Percutaneous adhesiolysis ( RACZ Catheter)

Percutaneous epidural lysis of adhesions has been developed as a conservative procedure to reduce or eliminate adhesions or fibrosis. A semirigid catheter with a flexible tip is placed into the epidural space to mechanically loosen and/or remove adhesions from the nerve roots.



The patient is placed in a prone position, and the sacral hiatus is identified by palpation and fluoroscopy. A 16-gauge, 3{1/2} inch stylet needle suitable for catheter placement is inserted and advanced into the sacral hiatus .

An AP fluoroscopic view is obtained to ensure that the needle tip is midline and positioned slightly toward the side of pain just below the S3 foramen. The location of the needle in the epidural space is verified with the injection contrast under biplanar fluoroscopy, producing an epidurogram that also identifies the area(s) of adhesions .

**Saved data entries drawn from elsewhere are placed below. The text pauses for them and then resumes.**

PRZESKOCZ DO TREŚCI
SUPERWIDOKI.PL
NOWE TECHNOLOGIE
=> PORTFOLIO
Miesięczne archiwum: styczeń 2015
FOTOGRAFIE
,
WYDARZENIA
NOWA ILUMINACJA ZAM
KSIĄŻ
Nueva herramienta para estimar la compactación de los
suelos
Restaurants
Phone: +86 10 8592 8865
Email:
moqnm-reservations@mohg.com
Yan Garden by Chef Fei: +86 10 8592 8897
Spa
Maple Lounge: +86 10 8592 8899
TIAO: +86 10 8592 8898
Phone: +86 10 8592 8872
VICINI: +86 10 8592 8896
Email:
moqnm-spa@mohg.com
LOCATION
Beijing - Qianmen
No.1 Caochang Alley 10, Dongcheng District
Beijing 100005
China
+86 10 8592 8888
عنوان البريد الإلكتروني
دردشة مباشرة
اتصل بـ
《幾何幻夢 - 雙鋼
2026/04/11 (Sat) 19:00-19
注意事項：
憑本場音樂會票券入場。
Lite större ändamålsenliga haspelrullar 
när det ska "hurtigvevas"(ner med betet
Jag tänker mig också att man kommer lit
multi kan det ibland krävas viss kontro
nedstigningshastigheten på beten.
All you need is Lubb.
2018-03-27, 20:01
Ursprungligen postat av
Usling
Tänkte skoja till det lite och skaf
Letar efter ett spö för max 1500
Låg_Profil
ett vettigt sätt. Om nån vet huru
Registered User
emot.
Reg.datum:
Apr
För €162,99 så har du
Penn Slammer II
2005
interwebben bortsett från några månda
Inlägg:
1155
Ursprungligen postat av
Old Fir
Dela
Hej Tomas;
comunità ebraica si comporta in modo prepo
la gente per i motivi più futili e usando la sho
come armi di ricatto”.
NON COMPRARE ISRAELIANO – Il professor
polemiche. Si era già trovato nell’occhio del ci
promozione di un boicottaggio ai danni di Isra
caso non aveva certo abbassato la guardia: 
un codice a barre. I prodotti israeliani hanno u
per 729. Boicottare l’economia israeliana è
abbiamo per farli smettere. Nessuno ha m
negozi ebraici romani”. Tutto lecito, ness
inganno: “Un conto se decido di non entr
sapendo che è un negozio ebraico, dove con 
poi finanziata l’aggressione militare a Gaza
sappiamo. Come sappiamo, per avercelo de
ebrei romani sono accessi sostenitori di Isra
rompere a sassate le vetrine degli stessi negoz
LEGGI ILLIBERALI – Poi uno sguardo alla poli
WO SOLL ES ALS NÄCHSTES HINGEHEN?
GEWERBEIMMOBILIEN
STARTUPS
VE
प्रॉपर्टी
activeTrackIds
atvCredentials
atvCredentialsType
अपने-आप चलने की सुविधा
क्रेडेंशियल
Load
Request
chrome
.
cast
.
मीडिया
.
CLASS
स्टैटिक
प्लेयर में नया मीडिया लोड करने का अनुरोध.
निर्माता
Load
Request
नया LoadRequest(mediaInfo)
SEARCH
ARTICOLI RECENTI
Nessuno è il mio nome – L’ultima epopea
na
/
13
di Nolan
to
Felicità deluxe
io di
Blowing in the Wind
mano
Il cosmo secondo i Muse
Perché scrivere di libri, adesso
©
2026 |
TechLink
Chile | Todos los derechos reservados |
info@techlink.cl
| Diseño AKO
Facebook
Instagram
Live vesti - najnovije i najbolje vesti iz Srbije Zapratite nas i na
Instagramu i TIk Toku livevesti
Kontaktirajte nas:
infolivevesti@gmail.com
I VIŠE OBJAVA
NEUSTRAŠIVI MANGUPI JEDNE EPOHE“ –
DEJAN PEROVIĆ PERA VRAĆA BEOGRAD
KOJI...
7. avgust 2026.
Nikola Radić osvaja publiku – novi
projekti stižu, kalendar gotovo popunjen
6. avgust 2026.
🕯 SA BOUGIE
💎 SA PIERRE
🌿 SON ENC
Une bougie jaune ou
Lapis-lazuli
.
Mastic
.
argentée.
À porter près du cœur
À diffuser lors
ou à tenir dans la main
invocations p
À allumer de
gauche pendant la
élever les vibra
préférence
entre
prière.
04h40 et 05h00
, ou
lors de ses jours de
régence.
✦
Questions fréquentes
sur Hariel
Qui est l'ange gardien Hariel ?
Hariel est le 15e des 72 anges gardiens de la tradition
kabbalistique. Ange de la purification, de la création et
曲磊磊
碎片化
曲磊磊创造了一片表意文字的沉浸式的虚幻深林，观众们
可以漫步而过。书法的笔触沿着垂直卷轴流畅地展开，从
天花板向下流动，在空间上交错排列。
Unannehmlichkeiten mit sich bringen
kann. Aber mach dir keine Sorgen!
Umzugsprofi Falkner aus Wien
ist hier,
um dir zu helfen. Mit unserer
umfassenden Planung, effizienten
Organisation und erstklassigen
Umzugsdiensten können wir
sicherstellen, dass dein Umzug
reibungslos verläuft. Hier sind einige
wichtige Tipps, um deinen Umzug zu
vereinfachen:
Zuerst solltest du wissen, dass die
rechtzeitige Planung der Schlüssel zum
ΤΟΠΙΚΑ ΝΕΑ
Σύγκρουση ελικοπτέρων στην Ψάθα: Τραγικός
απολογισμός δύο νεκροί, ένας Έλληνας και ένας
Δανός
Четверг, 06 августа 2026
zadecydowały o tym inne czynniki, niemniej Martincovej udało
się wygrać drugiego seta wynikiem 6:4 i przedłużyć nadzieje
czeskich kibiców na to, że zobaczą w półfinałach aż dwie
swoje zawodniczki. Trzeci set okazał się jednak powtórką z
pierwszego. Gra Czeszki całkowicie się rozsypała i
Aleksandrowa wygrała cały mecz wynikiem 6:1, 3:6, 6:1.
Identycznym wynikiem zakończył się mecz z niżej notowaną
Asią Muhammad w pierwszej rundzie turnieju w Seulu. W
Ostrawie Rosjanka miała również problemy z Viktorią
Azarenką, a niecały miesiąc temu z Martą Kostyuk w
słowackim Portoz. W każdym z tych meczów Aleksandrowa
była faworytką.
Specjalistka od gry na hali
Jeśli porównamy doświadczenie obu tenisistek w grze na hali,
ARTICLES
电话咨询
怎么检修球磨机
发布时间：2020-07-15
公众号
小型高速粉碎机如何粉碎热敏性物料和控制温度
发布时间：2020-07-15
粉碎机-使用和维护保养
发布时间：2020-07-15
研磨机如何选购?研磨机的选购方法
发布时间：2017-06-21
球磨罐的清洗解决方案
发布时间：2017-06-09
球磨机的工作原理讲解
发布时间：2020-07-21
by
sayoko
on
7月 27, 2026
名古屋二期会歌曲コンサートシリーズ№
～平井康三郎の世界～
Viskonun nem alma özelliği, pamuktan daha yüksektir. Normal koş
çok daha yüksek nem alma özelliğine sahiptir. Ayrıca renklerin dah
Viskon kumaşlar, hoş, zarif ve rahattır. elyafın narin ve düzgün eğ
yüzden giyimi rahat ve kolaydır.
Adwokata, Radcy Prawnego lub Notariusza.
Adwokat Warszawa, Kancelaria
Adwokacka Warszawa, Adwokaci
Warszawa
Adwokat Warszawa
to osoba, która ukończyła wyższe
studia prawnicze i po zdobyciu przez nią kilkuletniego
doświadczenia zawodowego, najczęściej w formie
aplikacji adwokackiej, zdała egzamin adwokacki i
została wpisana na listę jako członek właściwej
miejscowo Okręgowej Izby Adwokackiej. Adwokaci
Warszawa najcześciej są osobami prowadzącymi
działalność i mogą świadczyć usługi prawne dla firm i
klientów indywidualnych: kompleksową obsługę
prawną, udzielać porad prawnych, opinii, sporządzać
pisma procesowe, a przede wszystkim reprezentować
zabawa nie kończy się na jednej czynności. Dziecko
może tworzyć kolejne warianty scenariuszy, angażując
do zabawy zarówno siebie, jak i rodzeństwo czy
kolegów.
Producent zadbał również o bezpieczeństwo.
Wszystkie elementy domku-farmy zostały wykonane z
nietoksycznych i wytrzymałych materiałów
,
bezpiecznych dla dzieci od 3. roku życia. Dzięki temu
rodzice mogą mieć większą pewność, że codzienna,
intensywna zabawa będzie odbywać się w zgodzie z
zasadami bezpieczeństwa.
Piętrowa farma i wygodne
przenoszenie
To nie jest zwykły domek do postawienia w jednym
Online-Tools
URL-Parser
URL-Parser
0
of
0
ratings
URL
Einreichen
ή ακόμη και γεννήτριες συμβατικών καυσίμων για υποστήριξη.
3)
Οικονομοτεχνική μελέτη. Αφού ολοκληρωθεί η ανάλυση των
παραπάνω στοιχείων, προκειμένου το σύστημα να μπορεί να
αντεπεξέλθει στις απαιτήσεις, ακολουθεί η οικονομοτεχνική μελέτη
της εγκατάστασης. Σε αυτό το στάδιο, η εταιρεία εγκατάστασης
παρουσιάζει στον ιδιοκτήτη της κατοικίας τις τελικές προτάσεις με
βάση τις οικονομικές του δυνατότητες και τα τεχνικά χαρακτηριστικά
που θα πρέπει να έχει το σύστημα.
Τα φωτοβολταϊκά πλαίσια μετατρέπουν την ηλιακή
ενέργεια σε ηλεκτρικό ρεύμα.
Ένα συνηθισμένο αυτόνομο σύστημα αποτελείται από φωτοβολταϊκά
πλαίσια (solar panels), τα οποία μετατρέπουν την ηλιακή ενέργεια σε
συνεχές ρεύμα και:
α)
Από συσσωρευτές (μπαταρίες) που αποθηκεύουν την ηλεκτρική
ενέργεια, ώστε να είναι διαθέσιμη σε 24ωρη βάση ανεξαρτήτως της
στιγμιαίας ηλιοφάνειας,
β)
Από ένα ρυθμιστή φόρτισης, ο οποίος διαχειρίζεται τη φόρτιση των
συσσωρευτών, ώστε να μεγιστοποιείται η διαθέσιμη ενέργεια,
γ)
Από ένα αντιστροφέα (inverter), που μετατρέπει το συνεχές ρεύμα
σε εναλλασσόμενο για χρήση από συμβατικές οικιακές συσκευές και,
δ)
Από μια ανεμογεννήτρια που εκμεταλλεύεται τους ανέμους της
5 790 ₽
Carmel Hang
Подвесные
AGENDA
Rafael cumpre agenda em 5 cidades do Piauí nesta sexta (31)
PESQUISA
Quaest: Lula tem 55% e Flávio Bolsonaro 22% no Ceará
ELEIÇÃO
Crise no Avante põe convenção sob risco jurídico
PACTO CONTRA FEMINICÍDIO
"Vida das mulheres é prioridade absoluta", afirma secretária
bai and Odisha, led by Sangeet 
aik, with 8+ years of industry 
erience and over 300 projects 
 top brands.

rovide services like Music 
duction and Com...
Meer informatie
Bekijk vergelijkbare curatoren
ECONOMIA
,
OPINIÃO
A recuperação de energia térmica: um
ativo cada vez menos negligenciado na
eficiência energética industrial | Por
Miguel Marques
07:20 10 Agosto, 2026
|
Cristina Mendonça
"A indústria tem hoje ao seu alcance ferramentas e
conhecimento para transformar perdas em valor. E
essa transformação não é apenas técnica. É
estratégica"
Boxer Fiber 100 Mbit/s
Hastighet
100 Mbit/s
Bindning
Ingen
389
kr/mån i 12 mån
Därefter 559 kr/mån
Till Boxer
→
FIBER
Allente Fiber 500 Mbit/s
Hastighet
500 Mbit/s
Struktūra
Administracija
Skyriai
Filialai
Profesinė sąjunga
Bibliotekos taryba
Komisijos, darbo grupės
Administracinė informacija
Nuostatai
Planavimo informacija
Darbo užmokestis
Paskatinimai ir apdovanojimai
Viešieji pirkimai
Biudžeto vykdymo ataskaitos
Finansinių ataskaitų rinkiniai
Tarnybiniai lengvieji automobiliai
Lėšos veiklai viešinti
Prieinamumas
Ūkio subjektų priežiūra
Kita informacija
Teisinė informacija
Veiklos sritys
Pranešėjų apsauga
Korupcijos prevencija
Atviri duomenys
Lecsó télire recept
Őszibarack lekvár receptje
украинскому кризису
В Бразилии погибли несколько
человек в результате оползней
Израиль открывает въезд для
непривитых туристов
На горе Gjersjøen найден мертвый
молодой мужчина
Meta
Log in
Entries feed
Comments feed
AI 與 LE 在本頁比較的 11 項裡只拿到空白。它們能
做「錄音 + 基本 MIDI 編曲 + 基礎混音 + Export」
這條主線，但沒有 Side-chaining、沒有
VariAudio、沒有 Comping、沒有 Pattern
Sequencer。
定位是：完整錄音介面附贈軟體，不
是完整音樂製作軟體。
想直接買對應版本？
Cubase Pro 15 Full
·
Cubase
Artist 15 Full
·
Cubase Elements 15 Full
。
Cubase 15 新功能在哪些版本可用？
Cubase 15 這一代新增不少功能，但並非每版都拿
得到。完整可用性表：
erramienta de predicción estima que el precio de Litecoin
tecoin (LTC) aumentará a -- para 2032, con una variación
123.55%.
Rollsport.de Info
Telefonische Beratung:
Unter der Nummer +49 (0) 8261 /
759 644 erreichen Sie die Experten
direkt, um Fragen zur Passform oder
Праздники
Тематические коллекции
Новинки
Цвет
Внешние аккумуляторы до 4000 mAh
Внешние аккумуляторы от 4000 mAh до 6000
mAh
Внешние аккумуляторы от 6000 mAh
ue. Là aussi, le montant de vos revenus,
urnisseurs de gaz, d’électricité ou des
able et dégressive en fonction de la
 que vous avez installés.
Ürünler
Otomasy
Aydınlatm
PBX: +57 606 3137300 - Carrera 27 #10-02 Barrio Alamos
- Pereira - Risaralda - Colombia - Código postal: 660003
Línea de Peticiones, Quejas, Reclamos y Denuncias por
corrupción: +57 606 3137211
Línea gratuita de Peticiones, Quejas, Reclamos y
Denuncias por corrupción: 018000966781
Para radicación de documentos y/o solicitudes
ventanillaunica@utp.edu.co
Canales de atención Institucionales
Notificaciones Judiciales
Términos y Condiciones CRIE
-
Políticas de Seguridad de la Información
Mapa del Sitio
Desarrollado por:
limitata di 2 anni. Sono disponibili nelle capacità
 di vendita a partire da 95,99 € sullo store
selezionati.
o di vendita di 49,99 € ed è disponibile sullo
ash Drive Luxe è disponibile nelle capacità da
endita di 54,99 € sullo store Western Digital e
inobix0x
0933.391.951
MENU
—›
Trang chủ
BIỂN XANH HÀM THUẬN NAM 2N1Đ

The catheter is steered gently by alternatively rotating the bent stylet from its proximal end, and advancing or retracting the catheter to lysis the epidural adhesions under a live fluoroscopy. After mechanical lysis of the adhesions with the catheter, an additional 5–10 mL of contrast medium is slowly injected through the catheter to confirm the degree of adhesiolysis. A mixture (Hypertonic saline, Hyaluronidase, local anesthetic and corticosteroid) can be injected through the catheter at the area of fibrosis to mechanically disrupt adhesions and potentially reduce perineural edema.  The catheter is carefully removed after finishing the procedure, so as not to shear any part of the catheter as it is withdrawn through the needle.